Ainsi, nous n'hésitons point à le répéter, de toutes les traductions qui ont été faites du livre de l'Imitation, et elles sont nombreuses,—depuis celle du chancelier de Marillac, rééditée de nos jours, et dans laquelle on a une naïveté bien inférieure à celle de la traduction du XVe siècle, jusqu'à celle que s'imposa Lamennais (il était chrétien alors), pour mortifier, je crois, son génie,—la meilleure, celle-là qui complète le mieux son auteur en le traduisant, est celle que d'Héricault et Moland nous ressuscitent. Toutes les autres ne valent pas le texte, parce qu'elles veulent seulement nous le donner. Malgré le succès qui s'est attaché à l'entreprise de Lamennais, comme s'il était de la destinée de l'Imitation, ce livre heureux, de créer des succès à ses traducteurs eux-mêmes, combien n'avons-nous pas souffert de voir le génie éclatant et sombre de l'auteur de l'Indifférence se débattre dans un genre de travail si antipathique à sa nature! Le parti qu'il a pris d'être simple en traduisant cette simplicité l'a fait verser dans ce que nous appelons l'inconvénient de l'Imitation, c'est-à-dire la métaphysique.

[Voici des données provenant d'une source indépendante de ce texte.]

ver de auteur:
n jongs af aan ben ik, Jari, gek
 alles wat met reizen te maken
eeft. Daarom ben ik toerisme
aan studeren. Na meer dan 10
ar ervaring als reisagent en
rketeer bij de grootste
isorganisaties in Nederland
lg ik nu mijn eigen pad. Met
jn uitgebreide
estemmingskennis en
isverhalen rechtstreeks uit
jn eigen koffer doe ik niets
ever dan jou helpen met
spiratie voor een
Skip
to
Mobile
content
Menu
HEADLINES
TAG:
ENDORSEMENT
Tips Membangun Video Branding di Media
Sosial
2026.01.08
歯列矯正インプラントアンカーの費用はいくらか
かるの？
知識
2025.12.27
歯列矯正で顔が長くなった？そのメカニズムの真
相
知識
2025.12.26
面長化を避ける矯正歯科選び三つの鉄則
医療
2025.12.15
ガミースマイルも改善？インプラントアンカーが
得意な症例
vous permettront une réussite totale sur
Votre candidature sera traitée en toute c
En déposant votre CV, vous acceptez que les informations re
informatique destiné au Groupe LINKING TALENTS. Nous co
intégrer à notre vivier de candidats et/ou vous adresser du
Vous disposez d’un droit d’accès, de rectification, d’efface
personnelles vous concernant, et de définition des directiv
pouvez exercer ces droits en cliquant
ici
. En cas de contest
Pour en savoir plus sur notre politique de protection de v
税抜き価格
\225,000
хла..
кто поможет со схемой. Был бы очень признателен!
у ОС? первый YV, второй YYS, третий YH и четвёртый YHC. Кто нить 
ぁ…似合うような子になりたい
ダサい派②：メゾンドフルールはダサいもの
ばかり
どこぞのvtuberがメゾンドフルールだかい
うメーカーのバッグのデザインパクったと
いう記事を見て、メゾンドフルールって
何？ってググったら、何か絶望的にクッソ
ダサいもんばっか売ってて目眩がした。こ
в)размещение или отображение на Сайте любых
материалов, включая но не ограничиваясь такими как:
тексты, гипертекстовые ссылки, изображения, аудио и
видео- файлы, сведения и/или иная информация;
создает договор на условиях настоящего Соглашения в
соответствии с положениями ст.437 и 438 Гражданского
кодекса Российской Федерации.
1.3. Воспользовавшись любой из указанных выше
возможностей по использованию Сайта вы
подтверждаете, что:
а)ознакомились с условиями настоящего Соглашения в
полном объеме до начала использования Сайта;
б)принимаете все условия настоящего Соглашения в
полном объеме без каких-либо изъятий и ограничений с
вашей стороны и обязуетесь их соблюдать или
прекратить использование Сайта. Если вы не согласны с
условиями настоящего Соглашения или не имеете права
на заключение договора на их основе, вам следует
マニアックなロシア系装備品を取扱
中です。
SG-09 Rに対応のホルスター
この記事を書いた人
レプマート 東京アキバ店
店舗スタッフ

S'il en est ainsi de Lamennais, que pouvons-nous dire de Beauzée le grammairien, et de Le Maistre de Sacy le janséniste! Quant à Corneille, ce n'est pas un traducteur, quoiqu'il ait voulu l'être: c'est Corneille. Il y a des choses cent fois dignes de l'auteur de Polyeucte dans sa paraphrase, mais c'est précisément pour cela qu'il ne traduit pas ce livre d'ombre, fait par une ombre qui n'a qu'une voix comme un souffle,—la voix de l'esprit,—et qui semble sortir d'un in pace. Le génie de Corneille déborde tout, et l'agrafe de son vers ne le retient pas même à son auteur. Évidemment cet homme-là n'est pas fait pour suivre. L'écrivain quelconque de l'Internelle Consolacion déborde aussi son texte, mais il ne le transforme pas, il ne le transfigure pas avec cette toute-puissance qui fait qu'il n'y a plus là que du Corneille. Il l'orne, il l'atourne, il l'amollit, il lui communique de certains charmes; mais il ne le dévore pas, comme Corneille, pour en jeter, après, les cendres aux vents.